M3-branes, G_2 Manifolds and Pseudo-supersymmetry

Abstract

We obtain a generalisation of the original complete Ricci-flat metric of G_2 holonomy on R^4 x S^3 to a family with a non-trivial parameter \lambda. For generic \lambda the solution is singular, but it is regular when \lambda={-1,0,+1}. The case \lambda=0 corresponds to the original G_2 metric, and \lambda ={-1,1} are related to this by an S_3 automorphism of the SU(2)^3 isometry group that acts on the S^3\times S^3 principal orbits. We also construct explicit M3-brane solutions in D=11 supergravity, where the transverse space is a deformation of this class of G_2 metrics. These are solutions of a system of first-order differential equations coming from a superpotential.

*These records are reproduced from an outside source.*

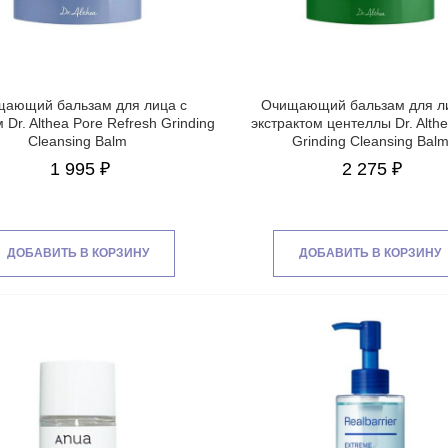
ающий бальзам для лица с
Очищающий бальзам для л
 Dr. Althea Pore Refresh Grinding
экстрактом центеллы Dr. Alth
Cleansing Balm
Grinding Cleansing Bal
1 995 ₽
2 275 ₽
ДОБАВИТЬ В КОРЗИНУ
ДОБАВИТЬ В КОРЗИНУ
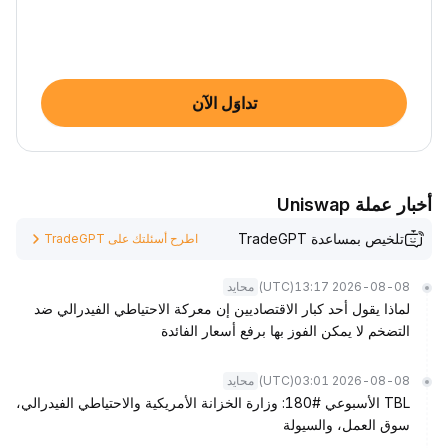
تداوَل الآن
أخبار عملة Uniswap
تلخيص بمساعدة TradeGPT
اطرح أسئلتك على TradeGPT
(UTC)
2026-08-08 13:17
محايد
لماذا يقول أحد كبار الاقتصاديين إن معركة الاحتياطي الفيدرالي ضد
التضخم لا يمكن الفوز بها برفع أسعار الفائدة
(UTC)
2026-08-08 03:01
محايد
TBL الأسبوعي #180: وزارة الخزانة الأمريكية والاحتياطي الفيدرالي،
سوق العمل، والسيولة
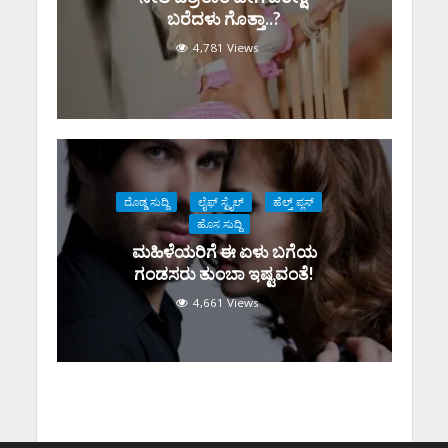
ಬರೆದಳು ಗೊತ್ತಾ..?
4,781 Views
ದೊಡ್ಡ ಸುದ್ದಿ
ಲೈಫ್ ಸ್ಟೈಲ್
ಹೆಲ್ತ್ ಪ್ಲಸ್
ಹೊಸ ಸುದ್ದಿ
ಮಹಿಳೆಯರಿಗೆ ಈ ಏಳು ಬಗೆಯ
ಗಂಡಸರು ತುಂಬಾ ಇಷ್ಟವಂತೆ!
4,661 Views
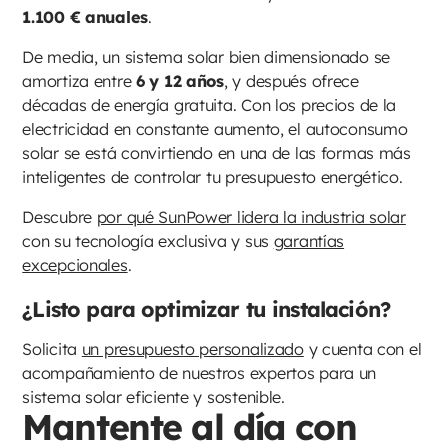
1.100 € anuales
.
De media, un sistema solar bien dimensionado se
amortiza entre
6 y 12 años
, y después ofrece
décadas de energía gratuita. Con los precios de la
electricidad en constante aumento, el autoconsumo
solar se está convirtiendo en una de las formas más
inteligentes de controlar tu presupuesto energético.
Descubre
por qué SunPower lidera la industria solar
con su tecnología exclusiva y sus
garantías
excepcionales
.
¿Listo para optimizar tu instalación?
Solicita
un presupuesto personalizado
y cuenta con el
acompañamiento de nuestros expertos para un
sistema solar eficiente y sostenible.
Mantente al día con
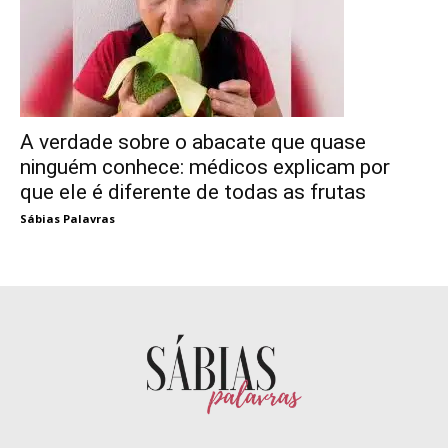
A verdade sobre o abacate que quase
ninguém conhece: médicos explicam por
que ele é diferente de todas as frutas
Sábias Palavras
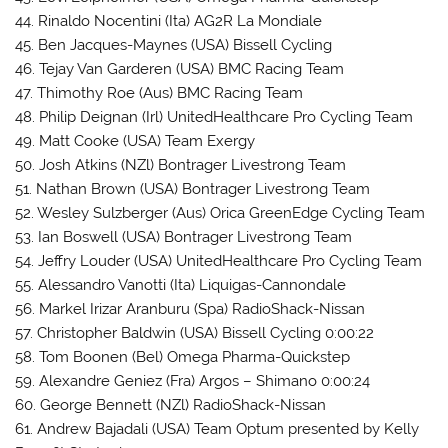
44. Rinaldo Nocentini (Ita) AG2R La Mondiale
45. Ben Jacques-Maynes (USA) Bissell Cycling
46. Tejay Van Garderen (USA) BMC Racing Team
47. Thimothy Roe (Aus) BMC Racing Team
48. Philip Deignan (Irl) UnitedHealthcare Pro Cycling Team
49. Matt Cooke (USA) Team Exergy
50. Josh Atkins (NZl) Bontrager Livestrong Team
51. Nathan Brown (USA) Bontrager Livestrong Team
52. Wesley Sulzberger (Aus) Orica GreenEdge Cycling Team
53. Ian Boswell (USA) Bontrager Livestrong Team
54. Jeffry Louder (USA) UnitedHealthcare Pro Cycling Team
55. Alessandro Vanotti (Ita) Liquigas-Cannondale
56. Markel Irizar Aranburu (Spa) RadioShack-Nissan
57. Christopher Baldwin (USA) Bissell Cycling 0:00:22
58. Tom Boonen (Bel) Omega Pharma-Quickstep
59. Alexandre Geniez (Fra) Argos – Shimano 0:00:24
60. George Bennett (NZl) RadioShack-Nissan
61. Andrew Bajadali (USA) Team Optum presented by Kelly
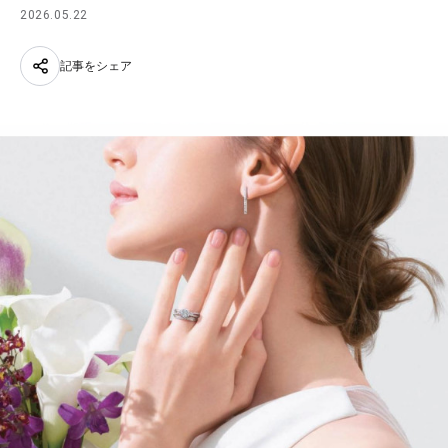
2026.05.22
記事をシェア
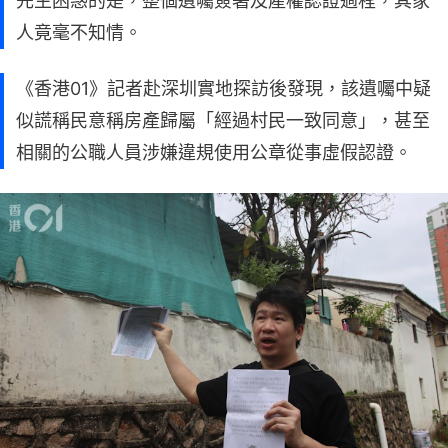
先生困惑的是，整個遺囑簽署及產權認證過程，其家
人竟毫不知情。
《香港01》記者赴深圳實地探訪後發現，該遺囑中疑
似謊稱民意稱房產歸屬「經過村民一致同意」，甚至
相關的公職人員涉嫌違規使用公章從事虛假認證。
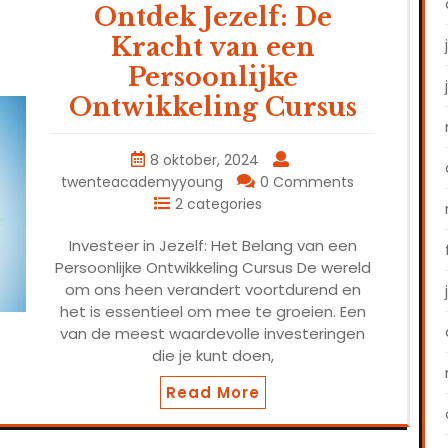
Ontdek Jezelf: De
Kracht van een
Persoonlijke
Ontwikkeling Cursus
8 oktober, 2024
twenteacademyyoung
0 Comments
2 categories
Investeer in Jezelf: Het Belang van een
Persoonlijke Ontwikkeling Cursus De wereld
om ons heen verandert voortdurend en
het is essentieel om mee te groeien. Een
van de meest waardevolle investeringen
die je kunt doen,
Read More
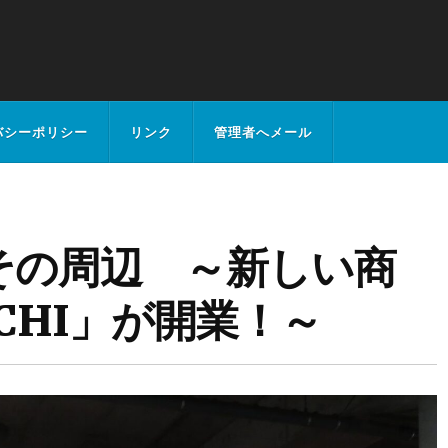
バシーポリシー
リンク
管理者へメール
その周辺 ～新しい商
ICHI」が開業！～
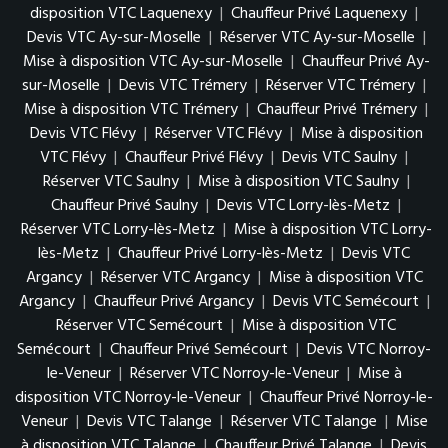
disposition VTC Laquenexy
|
Chauffeur Privé Laquenexy
|
Devis VTC Ay-sur-Moselle
|
Réserver VTC Ay-sur-Moselle
|
Mise à disposition VTC Ay-sur-Moselle
|
Chauffeur Privé Ay-
sur-Moselle
|
Devis VTC Trémery
|
Réserver VTC Trémery
|
Mise à disposition VTC Trémery
|
Chauffeur Privé Trémery
|
Devis VTC Flévy
|
Réserver VTC Flévy
|
Mise à disposition
VTC Flévy
|
Chauffeur Privé Flévy
|
Devis VTC Saulny
|
Réserver VTC Saulny
|
Mise à disposition VTC Saulny
|
Chauffeur Privé Saulny
|
Devis VTC Lorry-lès-Metz
|
Réserver VTC Lorry-lès-Metz
|
Mise à disposition VTC Lorry-
lès-Metz
|
Chauffeur Privé Lorry-lès-Metz
|
Devis VTC
Argancy
|
Réserver VTC Argancy
|
Mise à disposition VTC
Argancy
|
Chauffeur Privé Argancy
|
Devis VTC Semécourt
|
Réserver VTC Semécourt
|
Mise à disposition VTC
Semécourt
|
Chauffeur Privé Semécourt
|
Devis VTC Norroy-
le-Veneur
|
Réserver VTC Norroy-le-Veneur
|
Mise à
disposition VTC Norroy-le-Veneur
|
Chauffeur Privé Norroy-le-
Veneur
|
Devis VTC Talange
|
Réserver VTC Talange
|
Mise
à disposition VTC Talange
|
Chauffeur Privé Talange
|
Devis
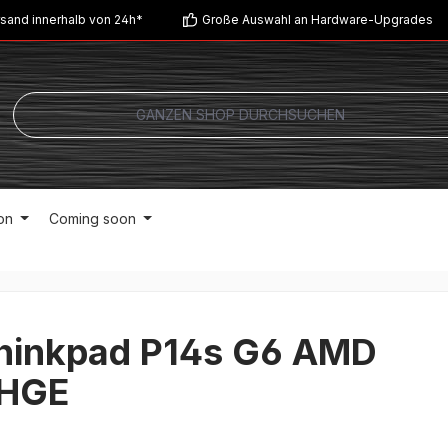
sand innerhalb von 24h*
Große Auswahl an Hardware-Upgrades
on
Coming soon
hinkpad P14s G6 AMD
HGE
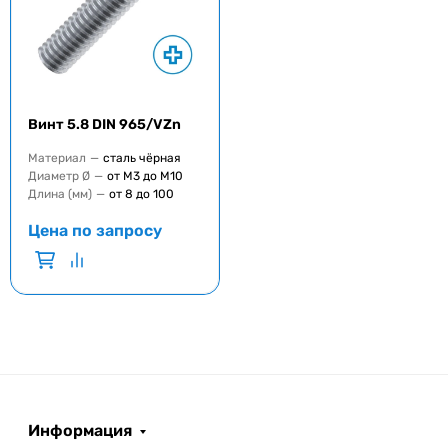
Винт 5.8 DIN 965/VZn
Материал
—
сталь чёрная
Диаметр Ø
—
от M3 до M10
Длина (мм)
—
от 8 до 100
Цена по запросу
Информация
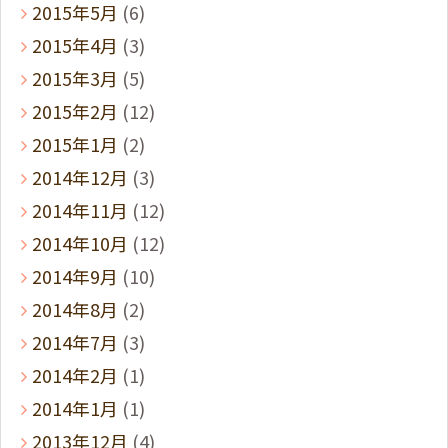
2015年5月
(6)
2015年4月
(3)
2015年3月
(5)
2015年2月
(12)
2015年1月
(2)
2014年12月
(3)
2014年11月
(12)
2014年10月
(12)
2014年9月
(10)
2014年8月
(2)
2014年7月
(3)
2014年2月
(1)
2014年1月
(1)
2013年12月
(4)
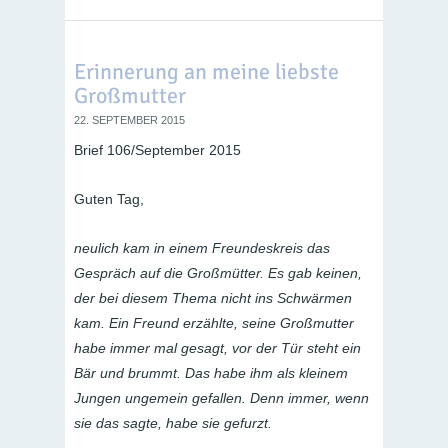
Erinnerung an meine liebste
Großmutter
22. SEPTEMBER 2015
Brief 106/September 2015
Guten Tag,
neulich kam in einem Freundeskreis das
Gespräch auf die Großmütter. Es gab keinen,
der bei diesem Thema nicht ins Schwärmen
kam. Ein Freund erzählte, seine Großmutter
habe immer mal gesagt, vor der Tür steht ein
Bär und brummt. Das habe ihm als kleinem
Jungen ungemein gefallen. Denn immer, wenn
sie das sagte, habe sie gefurzt.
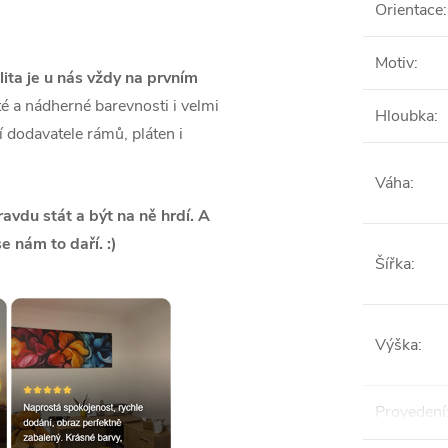
Orientace
:
Motiv
:
lita je u nás vždy na prvním
é a nádherné barevnosti i velmi
Hloubka
:
ší dodavatele rámů, pláten i
Váha
:
vdu stát a být na ně hrdí. A
se nám to daří. :)
Šířka
:
Výška
:
Provedení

They can also be obtained as the integrability conditions for a ``pseudo-supersymmetry'' that arises if one changes a certain coefficient in the the fermionic eleven-dimensional supergravity transformations by a factor of 3/2. We also find M3-branes in the deformed backgrounds of new G_2-holonomy metrics that include one found by A. Brandhuber, J. Gomis, S. Gubser and S. Gukov, with the same modification of the supergravity transformations. Thus, all the examples of M3-branes on deformations of known G_2 holonomy spaces, found in hep-th/0105096 and in this paper, preserve the same pseudo-supersymmetry, suggesting a universality of pseudo-supersymmetry for an extensive class of classical D=4 vacua in M-theory.